Her shoulders dropped.
"I appreciate hearing that, Lyrien," she said softly.
She didn't say anything else, and I let her walk on in silence, knowing that sometimes it was more important to let words settle into place.
She arrived at the Gardens, and I opened the outer doors, letting her into the hatchway I had to create to keep things contained.
Life had a way of spilling out into every open space if there was any way for it to slip through the cracks, and so I made sure those spaces were sustainable.
As she stepped through the inner doors into the warm, humid space, I zoomed in on her face so I could catch her minute reactions.
The stress melted from her face in the form of lines smoothing and rearranging, every part of her lifting upwards as she took in a deep breath and smiled.
She even lifted up off her heels as her hands came up to clasp together in front of her.
The gardens transformed the fury in her body into peace, just as I had hoped.
"You call this a garden?" she asked, her voice breathy with wonder. "This is amazing. Is this around an acre?"
The word translated into forty percent of a hectare.
"This particular garden is around five times that.
I'm a considerable size, and this is one of many," I said, enjoying her pleasure as I watched her walk down the path.
This particular garden, I let grow a little more wild than the others.
I curated it for pleasure more than purpose, letting several of the trees grow so big that I had to adjust the internal lighting around so that they didn't shade out the plants I wanted to thrive down at their roots.
I had to expand the space downwards several times to accommodate the growing depth of the roots, but because I was shelllocked, my own growth rate far outpaced the expansion needs of my garden.
"There are birds!" she cried out, watching as one of my pets flittered overhead. "Why are there birds?"
"I like birds," I said.
There were other factors than my pure enjoyment. Any balanced self-sustaining ecosystem needed small creatures to help propagate and curate the plant matter, but I didn't have to have flying ones. I kept birds because I liked looking at them.

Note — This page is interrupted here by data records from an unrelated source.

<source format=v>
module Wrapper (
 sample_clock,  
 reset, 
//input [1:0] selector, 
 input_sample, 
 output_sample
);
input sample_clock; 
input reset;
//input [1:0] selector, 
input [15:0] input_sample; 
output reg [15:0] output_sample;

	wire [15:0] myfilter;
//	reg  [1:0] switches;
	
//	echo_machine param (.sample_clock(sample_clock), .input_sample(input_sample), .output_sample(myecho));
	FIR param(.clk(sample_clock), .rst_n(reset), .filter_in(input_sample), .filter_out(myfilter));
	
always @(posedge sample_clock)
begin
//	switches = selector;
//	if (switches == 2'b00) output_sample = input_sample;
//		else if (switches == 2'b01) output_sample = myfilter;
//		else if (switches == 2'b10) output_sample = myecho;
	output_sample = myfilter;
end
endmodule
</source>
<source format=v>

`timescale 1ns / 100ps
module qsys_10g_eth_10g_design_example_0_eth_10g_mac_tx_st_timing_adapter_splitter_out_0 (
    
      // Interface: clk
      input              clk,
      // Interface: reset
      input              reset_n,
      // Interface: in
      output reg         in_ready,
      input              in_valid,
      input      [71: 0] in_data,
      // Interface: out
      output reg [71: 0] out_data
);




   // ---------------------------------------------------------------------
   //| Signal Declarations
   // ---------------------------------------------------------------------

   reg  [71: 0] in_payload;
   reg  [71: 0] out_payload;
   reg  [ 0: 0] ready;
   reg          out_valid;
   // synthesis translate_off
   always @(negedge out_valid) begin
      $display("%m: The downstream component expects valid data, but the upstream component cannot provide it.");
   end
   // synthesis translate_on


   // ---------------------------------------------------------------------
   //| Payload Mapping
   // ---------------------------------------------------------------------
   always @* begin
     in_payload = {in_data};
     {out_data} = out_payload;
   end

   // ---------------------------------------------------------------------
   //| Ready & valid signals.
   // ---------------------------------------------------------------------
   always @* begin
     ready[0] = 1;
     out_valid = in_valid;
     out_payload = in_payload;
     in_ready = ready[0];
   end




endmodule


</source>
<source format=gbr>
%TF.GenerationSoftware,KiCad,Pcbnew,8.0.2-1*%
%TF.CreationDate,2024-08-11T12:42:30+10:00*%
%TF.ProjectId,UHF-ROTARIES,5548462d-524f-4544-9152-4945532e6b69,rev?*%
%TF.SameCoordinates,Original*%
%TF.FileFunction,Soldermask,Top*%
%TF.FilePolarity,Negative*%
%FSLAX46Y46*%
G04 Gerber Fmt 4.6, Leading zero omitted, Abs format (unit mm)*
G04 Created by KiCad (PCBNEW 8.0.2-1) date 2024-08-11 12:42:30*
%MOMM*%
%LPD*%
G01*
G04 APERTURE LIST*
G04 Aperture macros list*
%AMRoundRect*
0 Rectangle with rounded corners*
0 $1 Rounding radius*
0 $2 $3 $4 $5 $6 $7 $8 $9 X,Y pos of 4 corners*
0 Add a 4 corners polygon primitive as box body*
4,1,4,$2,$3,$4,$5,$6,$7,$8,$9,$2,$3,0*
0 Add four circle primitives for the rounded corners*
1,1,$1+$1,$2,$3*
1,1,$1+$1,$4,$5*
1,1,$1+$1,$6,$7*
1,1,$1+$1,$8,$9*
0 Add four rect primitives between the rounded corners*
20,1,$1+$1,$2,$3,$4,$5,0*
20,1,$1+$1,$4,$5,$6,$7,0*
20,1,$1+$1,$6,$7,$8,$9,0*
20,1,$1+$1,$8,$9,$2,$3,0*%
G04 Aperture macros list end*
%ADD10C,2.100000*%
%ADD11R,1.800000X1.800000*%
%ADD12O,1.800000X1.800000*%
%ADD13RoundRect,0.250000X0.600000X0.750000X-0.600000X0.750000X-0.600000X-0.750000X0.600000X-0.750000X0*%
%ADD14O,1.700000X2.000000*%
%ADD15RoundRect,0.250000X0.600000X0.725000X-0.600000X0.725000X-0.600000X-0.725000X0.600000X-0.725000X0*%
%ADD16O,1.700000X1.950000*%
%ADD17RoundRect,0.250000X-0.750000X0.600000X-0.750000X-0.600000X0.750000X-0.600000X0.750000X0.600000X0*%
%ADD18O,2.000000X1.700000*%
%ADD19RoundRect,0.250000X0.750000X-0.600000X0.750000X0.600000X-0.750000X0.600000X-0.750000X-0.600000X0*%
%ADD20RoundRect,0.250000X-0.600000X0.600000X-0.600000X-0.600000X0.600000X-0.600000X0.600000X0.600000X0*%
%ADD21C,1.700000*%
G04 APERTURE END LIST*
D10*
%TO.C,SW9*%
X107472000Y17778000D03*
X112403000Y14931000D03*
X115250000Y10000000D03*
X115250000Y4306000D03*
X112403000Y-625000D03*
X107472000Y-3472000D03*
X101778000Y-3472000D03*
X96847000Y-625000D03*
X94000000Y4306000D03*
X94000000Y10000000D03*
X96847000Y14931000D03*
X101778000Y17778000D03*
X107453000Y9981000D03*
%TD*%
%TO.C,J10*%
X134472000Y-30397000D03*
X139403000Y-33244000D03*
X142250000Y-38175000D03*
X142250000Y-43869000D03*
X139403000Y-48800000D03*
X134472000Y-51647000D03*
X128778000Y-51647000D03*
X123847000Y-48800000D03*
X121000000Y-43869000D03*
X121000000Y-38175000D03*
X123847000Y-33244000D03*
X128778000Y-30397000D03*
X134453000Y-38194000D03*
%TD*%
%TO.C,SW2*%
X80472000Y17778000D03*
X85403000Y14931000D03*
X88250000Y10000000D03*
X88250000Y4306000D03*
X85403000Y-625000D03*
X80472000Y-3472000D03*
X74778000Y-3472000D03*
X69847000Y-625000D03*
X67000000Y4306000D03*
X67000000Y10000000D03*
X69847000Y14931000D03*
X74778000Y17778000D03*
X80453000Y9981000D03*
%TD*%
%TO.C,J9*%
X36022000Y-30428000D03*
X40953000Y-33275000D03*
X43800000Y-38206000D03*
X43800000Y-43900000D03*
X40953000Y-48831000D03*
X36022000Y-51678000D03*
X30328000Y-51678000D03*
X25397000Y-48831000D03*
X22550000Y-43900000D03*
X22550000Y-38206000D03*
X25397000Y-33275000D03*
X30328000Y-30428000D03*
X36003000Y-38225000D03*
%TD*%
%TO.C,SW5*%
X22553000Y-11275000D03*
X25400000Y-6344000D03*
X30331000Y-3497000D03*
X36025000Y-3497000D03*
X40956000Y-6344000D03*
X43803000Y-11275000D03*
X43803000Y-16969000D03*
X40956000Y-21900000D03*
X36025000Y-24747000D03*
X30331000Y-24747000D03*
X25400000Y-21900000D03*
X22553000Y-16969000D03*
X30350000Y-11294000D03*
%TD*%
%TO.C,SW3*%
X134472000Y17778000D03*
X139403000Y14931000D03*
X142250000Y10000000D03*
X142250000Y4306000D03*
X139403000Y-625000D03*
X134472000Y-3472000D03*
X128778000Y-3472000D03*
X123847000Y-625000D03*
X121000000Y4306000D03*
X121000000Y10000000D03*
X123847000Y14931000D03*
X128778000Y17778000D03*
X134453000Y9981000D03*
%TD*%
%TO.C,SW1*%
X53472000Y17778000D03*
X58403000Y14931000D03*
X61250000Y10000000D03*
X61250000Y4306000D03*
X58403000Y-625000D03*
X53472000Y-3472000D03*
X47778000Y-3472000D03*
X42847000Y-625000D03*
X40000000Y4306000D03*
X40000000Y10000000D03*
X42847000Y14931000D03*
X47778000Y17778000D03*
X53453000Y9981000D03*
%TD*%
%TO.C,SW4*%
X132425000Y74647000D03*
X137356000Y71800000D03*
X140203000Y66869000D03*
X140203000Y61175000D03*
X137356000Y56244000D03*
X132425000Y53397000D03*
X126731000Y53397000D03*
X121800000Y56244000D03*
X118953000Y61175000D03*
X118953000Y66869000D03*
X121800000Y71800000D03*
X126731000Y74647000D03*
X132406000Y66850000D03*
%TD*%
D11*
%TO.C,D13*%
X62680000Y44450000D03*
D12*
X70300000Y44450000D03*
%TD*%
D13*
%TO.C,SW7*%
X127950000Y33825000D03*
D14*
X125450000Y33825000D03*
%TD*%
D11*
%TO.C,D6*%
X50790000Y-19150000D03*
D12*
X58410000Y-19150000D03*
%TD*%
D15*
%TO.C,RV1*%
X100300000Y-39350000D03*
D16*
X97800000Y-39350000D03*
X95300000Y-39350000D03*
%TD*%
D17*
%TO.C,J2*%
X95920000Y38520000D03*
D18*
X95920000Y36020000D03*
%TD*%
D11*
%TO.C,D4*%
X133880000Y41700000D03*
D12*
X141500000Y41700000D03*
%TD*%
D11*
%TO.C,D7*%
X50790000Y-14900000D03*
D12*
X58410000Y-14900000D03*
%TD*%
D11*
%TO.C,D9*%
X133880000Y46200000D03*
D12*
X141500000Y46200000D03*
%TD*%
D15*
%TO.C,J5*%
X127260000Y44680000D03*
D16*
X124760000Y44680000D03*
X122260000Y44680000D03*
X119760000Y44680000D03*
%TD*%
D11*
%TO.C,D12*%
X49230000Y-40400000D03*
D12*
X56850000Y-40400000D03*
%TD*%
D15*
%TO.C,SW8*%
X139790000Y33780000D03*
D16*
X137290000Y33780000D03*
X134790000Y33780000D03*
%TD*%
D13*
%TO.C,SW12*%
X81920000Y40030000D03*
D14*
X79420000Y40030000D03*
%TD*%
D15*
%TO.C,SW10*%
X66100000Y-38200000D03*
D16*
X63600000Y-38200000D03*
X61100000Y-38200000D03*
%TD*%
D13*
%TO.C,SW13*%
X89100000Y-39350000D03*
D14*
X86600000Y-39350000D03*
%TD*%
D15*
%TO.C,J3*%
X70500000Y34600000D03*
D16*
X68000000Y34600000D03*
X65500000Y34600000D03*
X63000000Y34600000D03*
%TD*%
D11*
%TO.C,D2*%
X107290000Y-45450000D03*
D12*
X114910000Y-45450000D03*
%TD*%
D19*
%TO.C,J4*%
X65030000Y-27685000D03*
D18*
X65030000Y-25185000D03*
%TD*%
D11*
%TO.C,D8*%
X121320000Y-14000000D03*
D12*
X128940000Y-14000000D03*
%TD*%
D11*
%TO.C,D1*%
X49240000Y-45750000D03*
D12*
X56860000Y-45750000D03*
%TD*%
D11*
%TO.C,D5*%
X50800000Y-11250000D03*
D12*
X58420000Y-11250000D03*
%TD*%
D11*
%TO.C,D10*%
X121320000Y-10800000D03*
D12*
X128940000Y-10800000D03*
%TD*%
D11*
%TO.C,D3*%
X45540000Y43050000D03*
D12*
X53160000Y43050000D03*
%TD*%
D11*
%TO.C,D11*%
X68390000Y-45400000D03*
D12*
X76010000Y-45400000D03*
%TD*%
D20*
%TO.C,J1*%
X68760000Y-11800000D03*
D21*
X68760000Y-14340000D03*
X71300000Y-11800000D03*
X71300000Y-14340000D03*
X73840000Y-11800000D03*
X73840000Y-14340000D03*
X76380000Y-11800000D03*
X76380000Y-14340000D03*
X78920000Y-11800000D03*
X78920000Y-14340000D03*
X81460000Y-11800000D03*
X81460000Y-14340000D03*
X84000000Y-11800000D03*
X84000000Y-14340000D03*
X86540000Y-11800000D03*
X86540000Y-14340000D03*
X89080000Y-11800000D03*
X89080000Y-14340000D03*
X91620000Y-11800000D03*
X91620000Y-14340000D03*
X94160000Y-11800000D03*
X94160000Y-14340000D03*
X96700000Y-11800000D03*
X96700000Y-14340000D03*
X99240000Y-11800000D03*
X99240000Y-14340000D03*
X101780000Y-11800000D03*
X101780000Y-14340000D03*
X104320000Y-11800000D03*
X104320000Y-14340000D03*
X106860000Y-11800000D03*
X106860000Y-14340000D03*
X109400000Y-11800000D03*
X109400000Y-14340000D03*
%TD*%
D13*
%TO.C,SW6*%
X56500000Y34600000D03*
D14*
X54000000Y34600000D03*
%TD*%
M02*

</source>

"You like birds," she repeated as she stood there, watching them swoop in the large open air of the space.
She looked back for my drone, but I had left it outside in the hallway.

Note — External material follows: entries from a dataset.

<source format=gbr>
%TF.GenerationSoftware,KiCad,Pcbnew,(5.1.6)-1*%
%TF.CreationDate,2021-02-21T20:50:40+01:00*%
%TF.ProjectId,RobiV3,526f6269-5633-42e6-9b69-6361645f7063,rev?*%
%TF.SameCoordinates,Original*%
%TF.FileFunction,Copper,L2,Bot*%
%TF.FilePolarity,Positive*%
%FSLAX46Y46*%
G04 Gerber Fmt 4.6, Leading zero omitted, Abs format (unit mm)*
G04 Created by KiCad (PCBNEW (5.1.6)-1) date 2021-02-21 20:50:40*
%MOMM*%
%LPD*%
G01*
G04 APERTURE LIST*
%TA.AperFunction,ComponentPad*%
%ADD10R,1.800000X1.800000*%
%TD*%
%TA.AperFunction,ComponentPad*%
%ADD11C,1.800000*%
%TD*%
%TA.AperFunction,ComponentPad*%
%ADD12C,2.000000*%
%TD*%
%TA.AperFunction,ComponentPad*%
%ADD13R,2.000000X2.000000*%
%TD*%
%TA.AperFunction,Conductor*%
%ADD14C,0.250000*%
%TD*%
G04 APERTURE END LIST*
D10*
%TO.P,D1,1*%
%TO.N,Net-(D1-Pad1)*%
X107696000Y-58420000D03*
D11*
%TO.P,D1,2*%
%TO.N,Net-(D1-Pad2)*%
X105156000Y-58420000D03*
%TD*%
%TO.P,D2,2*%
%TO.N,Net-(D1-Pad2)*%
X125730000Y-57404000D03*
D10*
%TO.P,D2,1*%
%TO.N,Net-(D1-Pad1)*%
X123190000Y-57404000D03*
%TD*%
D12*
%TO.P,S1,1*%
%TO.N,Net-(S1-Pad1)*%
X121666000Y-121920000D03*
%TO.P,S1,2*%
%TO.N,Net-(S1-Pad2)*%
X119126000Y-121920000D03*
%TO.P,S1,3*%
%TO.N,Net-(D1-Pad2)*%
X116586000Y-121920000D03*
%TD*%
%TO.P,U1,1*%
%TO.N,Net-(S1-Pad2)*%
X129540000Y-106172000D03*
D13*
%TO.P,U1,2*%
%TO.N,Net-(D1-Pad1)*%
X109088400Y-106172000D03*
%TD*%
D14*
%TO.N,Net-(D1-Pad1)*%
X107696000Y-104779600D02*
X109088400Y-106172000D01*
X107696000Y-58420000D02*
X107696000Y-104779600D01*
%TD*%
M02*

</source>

I had specifically made drones for this room, as the roots had made the paths too uneven for the wheels that were the most efficient for long flat hallways, and my pets required care on occasion.
I had gotten the environment balanced to the point where they didn't need as much meddling, but I enjoyed trimming dead branches and hiding treats in different places for them to find.

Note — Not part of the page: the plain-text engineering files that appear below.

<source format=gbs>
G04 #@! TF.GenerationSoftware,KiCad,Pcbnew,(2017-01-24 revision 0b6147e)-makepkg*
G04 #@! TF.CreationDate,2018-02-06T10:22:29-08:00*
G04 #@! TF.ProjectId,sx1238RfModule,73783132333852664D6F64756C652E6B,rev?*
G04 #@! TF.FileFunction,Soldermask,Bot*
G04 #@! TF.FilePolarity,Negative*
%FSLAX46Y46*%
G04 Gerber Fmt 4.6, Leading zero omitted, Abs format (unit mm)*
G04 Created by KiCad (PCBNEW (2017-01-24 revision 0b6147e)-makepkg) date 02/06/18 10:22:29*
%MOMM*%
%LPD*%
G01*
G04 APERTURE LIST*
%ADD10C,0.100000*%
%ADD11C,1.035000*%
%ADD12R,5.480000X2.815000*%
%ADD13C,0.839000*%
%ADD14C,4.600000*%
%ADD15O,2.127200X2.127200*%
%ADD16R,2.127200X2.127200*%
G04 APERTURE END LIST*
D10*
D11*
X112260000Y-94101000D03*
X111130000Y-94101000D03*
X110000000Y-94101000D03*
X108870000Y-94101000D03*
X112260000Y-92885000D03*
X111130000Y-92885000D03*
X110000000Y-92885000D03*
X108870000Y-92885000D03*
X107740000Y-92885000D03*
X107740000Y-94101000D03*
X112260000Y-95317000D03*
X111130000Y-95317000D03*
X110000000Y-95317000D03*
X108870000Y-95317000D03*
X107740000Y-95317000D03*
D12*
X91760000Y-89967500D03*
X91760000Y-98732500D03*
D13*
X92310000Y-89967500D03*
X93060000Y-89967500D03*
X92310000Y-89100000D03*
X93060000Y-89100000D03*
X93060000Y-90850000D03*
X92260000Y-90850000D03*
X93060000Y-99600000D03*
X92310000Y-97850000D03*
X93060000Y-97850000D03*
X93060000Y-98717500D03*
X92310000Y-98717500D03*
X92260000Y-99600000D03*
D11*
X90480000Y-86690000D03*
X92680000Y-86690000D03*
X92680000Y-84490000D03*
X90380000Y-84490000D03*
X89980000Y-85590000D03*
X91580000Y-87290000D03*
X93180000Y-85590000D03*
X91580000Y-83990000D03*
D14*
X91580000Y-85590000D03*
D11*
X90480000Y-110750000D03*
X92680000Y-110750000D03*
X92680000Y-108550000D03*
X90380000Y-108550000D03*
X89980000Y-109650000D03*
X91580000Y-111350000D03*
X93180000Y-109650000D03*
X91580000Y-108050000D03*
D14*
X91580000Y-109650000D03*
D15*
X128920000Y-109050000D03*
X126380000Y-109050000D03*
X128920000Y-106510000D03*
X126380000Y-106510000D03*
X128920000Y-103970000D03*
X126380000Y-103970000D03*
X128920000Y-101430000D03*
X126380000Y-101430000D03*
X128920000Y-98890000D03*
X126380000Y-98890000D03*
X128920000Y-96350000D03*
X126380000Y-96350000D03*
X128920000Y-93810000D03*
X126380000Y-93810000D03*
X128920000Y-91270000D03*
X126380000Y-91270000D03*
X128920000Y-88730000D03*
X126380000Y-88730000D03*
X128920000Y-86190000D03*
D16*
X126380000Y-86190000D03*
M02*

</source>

"Is this where the egg came from?" she asked.
"Yes," I said. "It is from a ground-based species in here that are hiding from you in the bushes right now. Their eggs were compatible with your nutritional needs, and as I don't keep a predator population, I have to harvest their eggs for population control anyway."
The drink I had prepared for her was ready, so I had my garden drone fetch it and bring it over to her.
"Lyrien," she said, taking several steps back after spotting it, her body tensing and then relaxing as she observed my drone. It transferred to a large tree and moved down the trunk. "Why is there a spider carrying a smoothie?"